The Wikimedia Foundation, Amnesty International and a host of civil rights groups sued the National Security Agency and the US Department of Justice on Tuesday challenging the mass surveillance programme uncovered by whistleblower Edward Snowden.

“We’re filing suit today on behalf of our readers and editors everywhere,” said Jimmy Wales, founder of Wikipedia, in a statement on Wikimedia’s blog. “Surveillance erodes the original promise of the internet: an open space for collaboration and experimentation, and a place free from fear.”

According to the lawsuit, the NSA’s mass surveillance of internet traffic in the United States violates the US constitution’s first amendment, which protects freedom of speech and association, and the fourth amendment, which protects against unreasonable search and seizure.

Filed by the American Civil Liberties Union (ACLU) in the US district court in Maryland the suit names the attorney general, Eric Holder, director of intelligence, James Clapper and NSA director, Michael Rogers, as well as their respective offices.

The lawsuit challenges the “suspicionless seizure and searching of internet traffic” by the NSA in the US that it says is done by “tapping directly into the internet backbone inside the United States – the network of high-capacity cables, switches, and routers that today carry vast numbers of Americans’ communications with each other and with the rest of the world.”

The NSA’s so-called “Upstream” surveillance scheme – first revealed by the Guardian and the Washington Post – is designed to capture communications with “non-US persons” to acquire foreign intelligence information.
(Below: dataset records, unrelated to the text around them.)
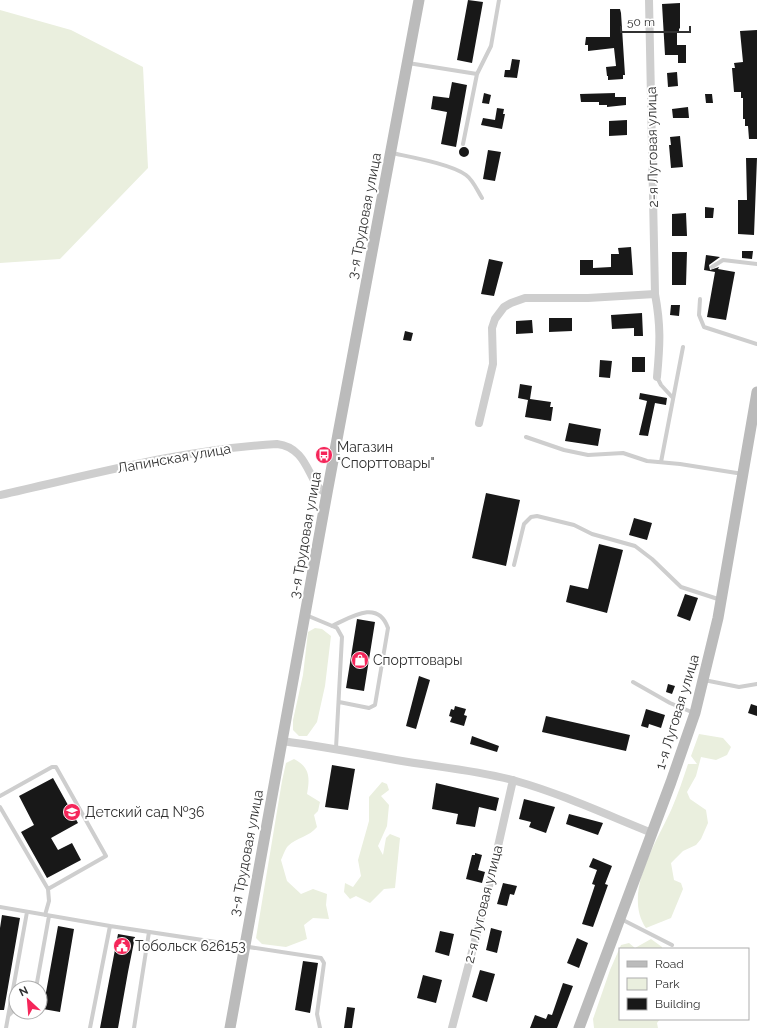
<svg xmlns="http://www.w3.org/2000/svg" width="757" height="1028" font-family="Raleway,sans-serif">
<rect width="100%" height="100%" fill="#fff"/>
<path fill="#eaefde" d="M0 10 71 30 143 67 148 168 60 259 0 263Z
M315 628 322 629 331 636 325 686 317 722 307 736H299L293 730V720L303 675 308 632Z
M699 734 723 738 731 747 727 755 716 760 701 757 696 776 687 792 690 799 706 810 708 823 701 839 696 845 683 851 671 863 674 880 681 883 683 889 671 918 646 928C622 893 657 842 672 808 678 794 683 779 688 764H697L691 756Z
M294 759C310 767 310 778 307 794L320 802 318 811 314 815 317 827C309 837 297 837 288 846 285 849 283 856 281 860L287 881 301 894 313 889 327 894 326 905 329 919 313 918 304 925 307 939 286 947 262 944 256 938 282 781 286 763Z
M382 782 387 784 389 790 381 796 389 805 387 826 378 846 383 855 386 838 390 834 400 838 395 888 384 889 370 903 356 896 350 899 344 892 345 883 353 887 361 876 358 860 369 821V797Z
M651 939 662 947V949H620V1019H660L657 1023 658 1028H594L593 1019 610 970 621 945 629 943 635 948Z"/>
<path fill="#181818" d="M468 0 483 2 472 63 457 60Z
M680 3V28L679 29V32H677V45H686V63H678V55H665L662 4Z
M610 9H620L621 13 625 75H623V79L608 80V76H607L606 67 616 66 614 48 588 51V45H585L586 37H610Z
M757 30V139H749L748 126H745V119H743V98H741V92H734L732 68H735L734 63 743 62 740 31Z
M512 59 520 60 517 78 504 77 505 70H510Z
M677 72 678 86 668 87 667 73Z
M452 82 467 85 456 147 441 144 447 112 431 109 433 96 449 98Z
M484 93 491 95 489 104 482 103Z
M615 93V97H626V105L607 107V105H599V102H581L580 94Z
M705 94H712L713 103H706Z
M688 107 689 118H673L672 109Z
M497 108 504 109 503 114H505L502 129 481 125 483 118 495 120Z
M627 120V135L609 136V121Z
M680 136 683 167 671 168 669 145H671L670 137Z
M459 152a5 5 0 1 1 10 0a5 5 0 1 1-10 0Z
M488 150 501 152 495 181 483 179Z
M746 158H757L754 235 738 234V200H747Z
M705 207 714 208 713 218H705Z
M686 213 687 236H672V214Z
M631 247 633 275H580V260H593V268L611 267V254H619L618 248Z
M742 251H753L752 259 742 258Z
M672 252H687L686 285H672Z
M706 255 720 257 709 265 710 270 719 267 718 269 735 272 726 320 707 317 715 272 704 270Z
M489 259 503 262 494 296 481 294Z
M671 305H680L679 316 670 315Z
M642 313 643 336H634V328L612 329 611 315Z
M549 318H572V331L549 332Z
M532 320 533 333 516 334V321Z
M405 331 413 333 411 341 403 340Z
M632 357H645V372H632Z
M600 360 612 361 610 378 599 377Z
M520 384 532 386 530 399 551 402 550 407H553L551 421 525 417 528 400 518 398Z
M640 393 667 398 666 405 655 403 648 436 639 435 647 401 639 399Z
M569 423 601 429 598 446 565 441Z
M486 493 520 500 506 566 472 558Z
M634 518 652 523 647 540 629 535Z
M599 544 623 550 607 613 566 602 570 585 588 589Z
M685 594 698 598 690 621 677 616Z
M357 619 375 622 364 691 346 688Z
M419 676 430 680 416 729 406 726Z
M668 684 675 686 672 694 666 692Z
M751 704 757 706V716L748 713Z
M455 706 466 709 464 715 467 716 464 726 450 722 452 717 449 716 451 709 454 710Z
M646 709 665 715 661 728 649 724 648 728 641 726Z
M546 716 630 735 626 751 542 732Z
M472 736 499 746 497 752 470 744Z
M332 765 355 769 348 810 325 807Z
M53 778 78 823 51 838 58 850 72 843 81 860 47 878 21 832 34 825 19 796Z
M436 783 499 798 496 811 479 807 475 827 456 824 458 814 432 809Z
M524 799 555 807 546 833 529 827 531 822 519 819Z
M569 814 603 823 598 835 566 824Z
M475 853 482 855 478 870 485 872 482 883 466 879 472 855H475Z
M593 858 612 866 605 884 608 885 593 927 582 924 595 885 592 884 597 870 589 867Z
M503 883 517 886 514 895 510 894 507 906 497 904Z
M2 915 20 918 4 1010H0V928Z
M58 926 74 929 60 1012 43 1009Z
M491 928 502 931 497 953 486 950Z
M440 931 454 934 449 956 435 952Z
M118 934 135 937 128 972 118 1028H100Z
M577 938 588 943 579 968 567 963Z
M303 961 318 963 310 1013 295 1010Z
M480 970 495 974 487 1002 472 997Z
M423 975 442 980 436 1003 417 998Z
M563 983 573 986 557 1028H530L535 1015 546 1019 548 1014 552 1015Z
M347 1007 355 1008 352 1028H344Z"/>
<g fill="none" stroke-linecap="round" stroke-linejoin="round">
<path stroke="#cecece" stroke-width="4" d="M408 63 477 74
M463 144 477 74 491 46 499 0
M392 153C410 157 451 164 466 175 473 180 477 190 482 198
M712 267 723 260 757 264
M700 299 699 315 704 327 757 344
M657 377 661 385 673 398
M526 437 564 450 588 455 623 453 647 461 680 464 743 474
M661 462 683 347
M514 565 524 524 531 517 537 516 574 525 592 534 635 546 652 559 681 587 721 600
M306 615 337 628 342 637 336 748
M332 626C351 617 378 599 388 628L375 705 369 708 339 702
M704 680 739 687 757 684
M633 682 670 703 694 713
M0 796 52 767H56L106 856 48 889 0 807
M0 907 110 926 321 958 324 963 317 1014 320 1028
M45 915 49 901 48 889
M621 919 672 945
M36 988 49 916
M9 1015 16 1008
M6 1028 27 912
M90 1028 110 926
M134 1028 149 932"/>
<path stroke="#cecece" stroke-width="8" d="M649 0 655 294C661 326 660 344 657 377
M479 423 493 364 492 328 495 319 504 307 511 303 525 298H588L655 294
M0 495C91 475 183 449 277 444 311 448 308 488 327 493
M282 741C320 746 358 753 396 760 436 767 477 770 516 781 562 794 607 815 652 833
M452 1028 487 895 513 780"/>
<path stroke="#bbb" stroke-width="11" d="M230 1028 327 493 419 0
M579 1028 671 782 695 713 718 618 757 392"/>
</g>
<defs>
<g id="bus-disc" transform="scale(0.9)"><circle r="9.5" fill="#f5265a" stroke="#fff"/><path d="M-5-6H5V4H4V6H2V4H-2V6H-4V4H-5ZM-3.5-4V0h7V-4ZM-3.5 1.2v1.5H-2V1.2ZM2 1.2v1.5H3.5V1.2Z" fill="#fff"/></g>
<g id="shop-disc" transform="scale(0.9)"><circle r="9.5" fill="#f5265a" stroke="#fff"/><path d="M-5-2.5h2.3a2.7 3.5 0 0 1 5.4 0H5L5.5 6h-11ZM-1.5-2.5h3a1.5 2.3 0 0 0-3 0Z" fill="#fff"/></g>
<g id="school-disc" transform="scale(0.9)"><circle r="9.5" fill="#f5265a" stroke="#fff"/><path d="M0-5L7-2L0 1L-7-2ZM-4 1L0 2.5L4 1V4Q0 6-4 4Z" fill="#fff"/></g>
<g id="civic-disc" transform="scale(0.9)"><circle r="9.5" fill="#f5265a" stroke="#fff"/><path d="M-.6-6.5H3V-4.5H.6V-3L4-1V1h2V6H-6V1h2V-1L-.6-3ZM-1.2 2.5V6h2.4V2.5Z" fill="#fff"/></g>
</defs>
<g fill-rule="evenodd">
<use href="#bus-disc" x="324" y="455"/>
<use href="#shop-disc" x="360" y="660"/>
<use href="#school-disc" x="72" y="812"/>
<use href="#civic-disc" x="122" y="946"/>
</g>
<g text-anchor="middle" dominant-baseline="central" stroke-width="4" stroke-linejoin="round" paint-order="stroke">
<g font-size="14" fill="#313131" stroke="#fff">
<text transform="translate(652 147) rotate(-91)">2-я Луговая улица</text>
<text transform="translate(364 216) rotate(-79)">3-я Трудовая улица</text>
<text transform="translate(174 458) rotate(-10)">Лапинская улица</text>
<text transform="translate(305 535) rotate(-80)">3-я Трудовая улица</text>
<text transform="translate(677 712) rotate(-73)">1-я Луговая улица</text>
<text transform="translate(246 853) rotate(-79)">3-я Трудовая улица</text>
<text transform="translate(483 904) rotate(-76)">2-я Луговая улица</text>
</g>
<g font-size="14" fill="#313131" stroke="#fff" text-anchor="start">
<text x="337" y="447">Магазин<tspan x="337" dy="16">"Спорттовары"</tspan></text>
<text x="373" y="660">Спорттовары</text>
<text x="85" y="812">Детский сад №36</text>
<text x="135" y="946">Тобольск 626153</text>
</g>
</g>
<rect x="619" y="948" width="130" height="72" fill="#ffffff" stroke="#adadad"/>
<rect x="627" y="961" width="20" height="6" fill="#bbbbbb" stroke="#adadad"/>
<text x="655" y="968" font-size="12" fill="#313131">Road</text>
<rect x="627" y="978" width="20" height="12" fill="#eaefde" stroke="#adadad"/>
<text x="655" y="988" font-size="12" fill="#313131">Park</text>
<rect x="627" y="998" width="20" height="12" fill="#181818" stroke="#adadad"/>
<text x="655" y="1008" font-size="12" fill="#313131">Building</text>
<g transform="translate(28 1000) rotate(334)"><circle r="19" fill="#ffffff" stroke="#adadad"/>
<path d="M0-3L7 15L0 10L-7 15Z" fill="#f5265a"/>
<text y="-6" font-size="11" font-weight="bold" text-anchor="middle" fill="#313131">N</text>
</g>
<path d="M621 26v6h69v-6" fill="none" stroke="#313131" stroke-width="2"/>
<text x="627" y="26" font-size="12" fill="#313131" stroke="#ffffff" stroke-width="3" paint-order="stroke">50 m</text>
</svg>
But in the course of this surveillance, “the NSA is seizing Americans’ communications en masse”, says the court filing.

The suit, also backed by Human Rights Watch, writers’ group PEN, the National Association of Criminal Defense Lawyers, argues the NSA’s actions impede their constitutional right to “exchange information in confidence, free from warrantless government monitoring” and exceeds the authority given to the government bodies by the Foreign Intelligence Surveillance Act.

“PEN’s research shows that fears surrounding NSA surveillance have driven writers in both the US and abroad to curtail what they write, in every medium from emails to novels to social media,” said Suzanne Nossel, executive director of PEN American Center. “Upstream and other NSA programs that comb through private correspondence are fueling widespread self-censorship, eroding the foundations of privacy and confidentiality necessary for free expression to flourish.”

“By tapping the backbone of the internet, the NSA is straining the backbone of democracy,” Lila Tretikov, executive director of the Wikimedia Foundation wrote in a blog post.

“Wikipedia is founded on the freedoms of expression, inquiry, and information. By violating our users’ privacy, the NSA is threatening the intellectual freedom that is central to people’s ability to create and understand knowledge.”

ACLU, PEN and others have previously challenged the NSA’s warrantless wiretapping programme. The supreme court dismissed that case, Clapper v Amnesty, in February 2013, months before Snowden’s revelation. The justices rejected the case in a 5-4 vote on grounds that the plaintiffs had failed to prove that they had been subject to spying and were “based too much on speculation”.